> What you will do: Collect every line in the rows that follow that contains the word "below", and copy each line in full.

> Exercise inputs:

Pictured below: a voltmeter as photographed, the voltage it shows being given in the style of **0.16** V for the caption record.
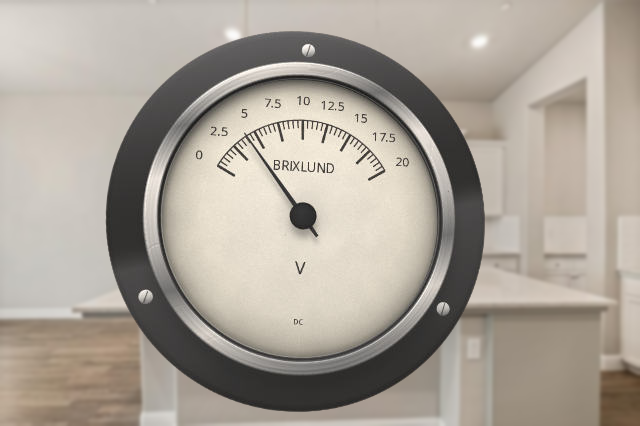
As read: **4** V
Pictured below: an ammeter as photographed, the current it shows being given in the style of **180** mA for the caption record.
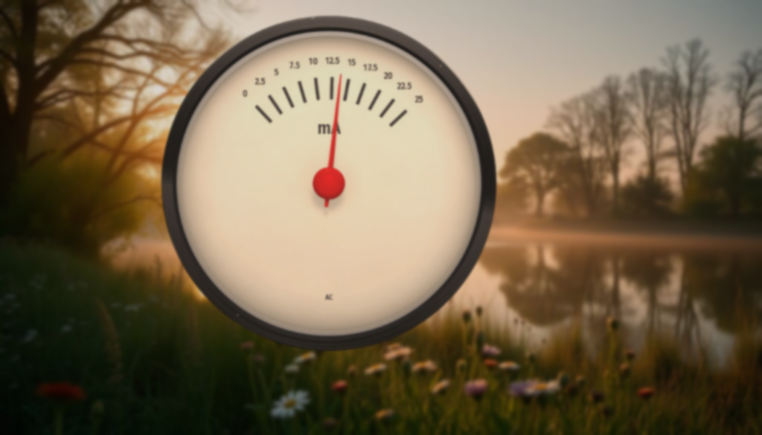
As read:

* * *

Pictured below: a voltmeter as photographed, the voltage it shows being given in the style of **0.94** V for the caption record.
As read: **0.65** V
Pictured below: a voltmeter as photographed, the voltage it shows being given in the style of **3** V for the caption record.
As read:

==

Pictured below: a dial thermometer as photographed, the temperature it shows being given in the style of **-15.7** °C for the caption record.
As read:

> Result:
Pictured below: a voltmeter as photographed, the voltage it shows being given in the style of **0.16** V for the caption record.
Pictured below: an ammeter as photographed, the current it shows being given in the style of **180** mA for the caption record.
Pictured below: a voltmeter as photographed, the voltage it shows being given in the style of **0.94** V for the caption record.
Pictured below: a voltmeter as photographed, the voltage it shows being given in the style of **3** V for the caption record.
Pictured below: a dial thermometer as photographed, the temperature it shows being given in the style of **-15.7** °C for the caption record.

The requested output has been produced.